ACLU Says Proposed Student Drug Testing Policy Puts Students At Risk
FOR IMMEDIATE RELEASE
Thursday, July 12, 2001
MONTGOMERY, AL–The American Civil Liberties Union of Alabama has serious concerns about a proposed drug testing policy at the Alabama School of Mathematics and Science. The policy would require that all students provide samples of their hair for drug testing.
Experts, including the federal government, have rejected hair testing as unreliable. The hair testing method cannot distinguish between external contaminants in the air and drugs actually ingested by the person being tested.
After recruiting Alabama’s best and brightest students, the school will be subjecting all of them to a policy that not only tramples over their constitutional rights, but also jeopardizes their academic careers. These hair tests will be used by the school to make important decisions about students and their academic futures – decisions that may affect the students for the rest of their lives.
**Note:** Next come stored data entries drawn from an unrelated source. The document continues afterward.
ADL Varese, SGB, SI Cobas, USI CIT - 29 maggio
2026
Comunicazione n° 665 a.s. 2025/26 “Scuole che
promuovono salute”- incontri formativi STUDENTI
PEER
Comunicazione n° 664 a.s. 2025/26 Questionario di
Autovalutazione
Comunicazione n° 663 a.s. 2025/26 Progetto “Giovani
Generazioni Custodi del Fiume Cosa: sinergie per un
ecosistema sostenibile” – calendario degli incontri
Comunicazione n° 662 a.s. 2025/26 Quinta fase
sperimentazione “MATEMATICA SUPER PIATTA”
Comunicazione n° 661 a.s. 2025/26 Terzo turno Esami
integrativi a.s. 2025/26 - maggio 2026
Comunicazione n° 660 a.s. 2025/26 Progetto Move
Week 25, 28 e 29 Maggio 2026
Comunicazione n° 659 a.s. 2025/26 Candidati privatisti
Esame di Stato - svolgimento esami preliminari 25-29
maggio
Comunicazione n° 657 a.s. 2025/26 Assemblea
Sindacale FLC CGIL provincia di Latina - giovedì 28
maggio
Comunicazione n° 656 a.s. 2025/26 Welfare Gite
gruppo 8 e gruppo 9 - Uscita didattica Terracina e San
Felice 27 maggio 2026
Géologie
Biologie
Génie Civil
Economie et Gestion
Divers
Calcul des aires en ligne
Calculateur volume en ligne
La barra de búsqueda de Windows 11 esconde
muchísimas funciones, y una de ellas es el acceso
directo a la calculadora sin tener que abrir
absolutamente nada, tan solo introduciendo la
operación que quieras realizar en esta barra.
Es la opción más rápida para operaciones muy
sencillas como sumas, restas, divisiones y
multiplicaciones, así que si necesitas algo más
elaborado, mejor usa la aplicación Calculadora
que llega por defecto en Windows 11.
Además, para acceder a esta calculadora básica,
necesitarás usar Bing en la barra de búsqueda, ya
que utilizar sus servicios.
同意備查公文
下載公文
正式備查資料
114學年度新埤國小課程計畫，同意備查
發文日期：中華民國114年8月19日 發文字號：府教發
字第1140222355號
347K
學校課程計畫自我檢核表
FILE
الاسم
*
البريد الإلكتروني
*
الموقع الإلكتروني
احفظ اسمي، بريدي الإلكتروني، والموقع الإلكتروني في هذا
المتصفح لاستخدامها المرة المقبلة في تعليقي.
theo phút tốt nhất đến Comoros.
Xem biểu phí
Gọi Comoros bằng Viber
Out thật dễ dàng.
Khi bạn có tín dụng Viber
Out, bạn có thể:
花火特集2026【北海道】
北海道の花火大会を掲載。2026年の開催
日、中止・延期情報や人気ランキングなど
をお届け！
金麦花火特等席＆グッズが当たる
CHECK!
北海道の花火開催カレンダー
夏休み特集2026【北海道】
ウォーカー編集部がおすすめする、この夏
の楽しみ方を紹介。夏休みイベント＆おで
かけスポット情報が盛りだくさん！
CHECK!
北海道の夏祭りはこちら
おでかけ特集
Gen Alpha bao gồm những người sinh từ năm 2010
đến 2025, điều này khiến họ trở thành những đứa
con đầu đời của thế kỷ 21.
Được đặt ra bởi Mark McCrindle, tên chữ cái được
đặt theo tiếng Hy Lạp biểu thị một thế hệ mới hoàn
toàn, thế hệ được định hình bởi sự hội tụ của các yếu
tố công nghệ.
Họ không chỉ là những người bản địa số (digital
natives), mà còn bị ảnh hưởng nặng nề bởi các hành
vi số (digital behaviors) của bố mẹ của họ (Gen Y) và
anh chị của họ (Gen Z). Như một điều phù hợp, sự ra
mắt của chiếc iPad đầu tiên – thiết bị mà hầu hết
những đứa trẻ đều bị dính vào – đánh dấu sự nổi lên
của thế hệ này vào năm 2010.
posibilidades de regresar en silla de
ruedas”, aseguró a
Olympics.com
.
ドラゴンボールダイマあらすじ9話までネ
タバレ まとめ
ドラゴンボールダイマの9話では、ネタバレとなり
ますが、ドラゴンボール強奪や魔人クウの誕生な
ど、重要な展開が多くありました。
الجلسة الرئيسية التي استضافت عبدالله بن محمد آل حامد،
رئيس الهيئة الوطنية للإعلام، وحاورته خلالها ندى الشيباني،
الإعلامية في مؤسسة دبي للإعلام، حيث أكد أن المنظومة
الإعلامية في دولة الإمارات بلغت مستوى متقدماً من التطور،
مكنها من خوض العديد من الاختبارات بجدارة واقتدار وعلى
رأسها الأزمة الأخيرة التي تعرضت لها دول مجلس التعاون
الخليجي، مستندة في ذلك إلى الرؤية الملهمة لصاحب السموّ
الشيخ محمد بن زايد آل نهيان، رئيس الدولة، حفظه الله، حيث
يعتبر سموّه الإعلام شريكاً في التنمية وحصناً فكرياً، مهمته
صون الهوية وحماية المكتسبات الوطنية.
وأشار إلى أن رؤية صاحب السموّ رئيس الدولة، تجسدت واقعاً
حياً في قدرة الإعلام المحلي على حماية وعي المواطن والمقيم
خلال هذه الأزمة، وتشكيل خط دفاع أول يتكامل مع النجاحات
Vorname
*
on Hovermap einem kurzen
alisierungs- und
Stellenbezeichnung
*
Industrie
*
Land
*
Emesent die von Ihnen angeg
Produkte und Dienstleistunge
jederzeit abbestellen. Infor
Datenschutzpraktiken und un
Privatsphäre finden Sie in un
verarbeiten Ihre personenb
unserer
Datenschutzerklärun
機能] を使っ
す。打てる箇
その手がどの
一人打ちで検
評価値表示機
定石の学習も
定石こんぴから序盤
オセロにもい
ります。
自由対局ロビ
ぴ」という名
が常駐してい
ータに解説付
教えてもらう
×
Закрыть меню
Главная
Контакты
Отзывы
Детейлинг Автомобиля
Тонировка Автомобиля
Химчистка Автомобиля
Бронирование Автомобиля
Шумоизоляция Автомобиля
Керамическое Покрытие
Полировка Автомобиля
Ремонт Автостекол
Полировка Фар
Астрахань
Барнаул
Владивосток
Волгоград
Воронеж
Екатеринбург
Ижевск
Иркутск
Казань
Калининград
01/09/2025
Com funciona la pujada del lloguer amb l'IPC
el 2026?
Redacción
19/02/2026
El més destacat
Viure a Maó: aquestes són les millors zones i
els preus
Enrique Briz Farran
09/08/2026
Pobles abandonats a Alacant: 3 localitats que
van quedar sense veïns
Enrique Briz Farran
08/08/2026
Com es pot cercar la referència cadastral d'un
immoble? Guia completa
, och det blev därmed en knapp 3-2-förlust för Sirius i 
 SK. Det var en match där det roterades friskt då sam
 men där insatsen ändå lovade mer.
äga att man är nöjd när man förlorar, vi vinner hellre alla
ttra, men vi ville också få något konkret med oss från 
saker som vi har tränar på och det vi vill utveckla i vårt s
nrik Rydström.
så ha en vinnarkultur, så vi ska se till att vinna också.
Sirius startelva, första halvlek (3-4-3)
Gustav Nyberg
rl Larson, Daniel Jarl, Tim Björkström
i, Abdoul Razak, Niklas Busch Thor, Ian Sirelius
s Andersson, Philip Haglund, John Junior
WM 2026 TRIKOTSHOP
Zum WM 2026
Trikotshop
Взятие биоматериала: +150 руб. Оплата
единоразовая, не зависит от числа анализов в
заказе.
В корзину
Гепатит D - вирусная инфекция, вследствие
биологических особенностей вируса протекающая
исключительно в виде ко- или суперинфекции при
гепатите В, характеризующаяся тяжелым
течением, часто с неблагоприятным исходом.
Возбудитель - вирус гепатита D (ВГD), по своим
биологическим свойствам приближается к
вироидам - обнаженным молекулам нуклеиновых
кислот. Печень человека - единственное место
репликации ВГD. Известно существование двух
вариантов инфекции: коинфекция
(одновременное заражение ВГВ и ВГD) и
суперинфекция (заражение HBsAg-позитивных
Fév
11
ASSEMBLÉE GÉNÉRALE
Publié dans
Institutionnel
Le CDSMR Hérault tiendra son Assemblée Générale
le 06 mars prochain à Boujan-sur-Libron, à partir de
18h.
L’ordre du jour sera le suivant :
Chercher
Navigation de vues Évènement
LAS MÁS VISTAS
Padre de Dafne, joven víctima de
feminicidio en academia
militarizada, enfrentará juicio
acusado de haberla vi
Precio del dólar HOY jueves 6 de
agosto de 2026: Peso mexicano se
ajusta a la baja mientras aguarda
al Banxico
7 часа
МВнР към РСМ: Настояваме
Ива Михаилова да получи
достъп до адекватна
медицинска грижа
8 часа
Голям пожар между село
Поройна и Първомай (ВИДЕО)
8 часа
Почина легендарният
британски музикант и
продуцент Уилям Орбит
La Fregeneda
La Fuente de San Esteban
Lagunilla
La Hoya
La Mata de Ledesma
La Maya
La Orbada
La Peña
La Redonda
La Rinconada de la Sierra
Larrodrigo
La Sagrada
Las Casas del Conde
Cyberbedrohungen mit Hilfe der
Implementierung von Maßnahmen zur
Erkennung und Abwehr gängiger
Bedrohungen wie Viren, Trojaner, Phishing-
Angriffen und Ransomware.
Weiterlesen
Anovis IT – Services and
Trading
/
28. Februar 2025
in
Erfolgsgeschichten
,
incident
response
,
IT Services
The Alabama School of Mathematics and Science has started down a dangerous path, and it is putting the reputations of itself and its students on the line.
By requiring that all students submit to drug testing, the school’s proposed policy ignores constitutional principles and recent court decisions. This past March, a federal court in Texas struck down a similarly broad student drug testing policy. The Texas school district’s mandatory drug testing policy would have been the first of its kind in the nation to apply to every student, and the federal court found the policy unconstitutional.
Broad suspicionless drug testing of students is not an effective way to deal with drug and alcohol abuse among teens. The ACLU of Alabama urges the school board, administrators, parents, and students to develop a responsible and effective drug education policy.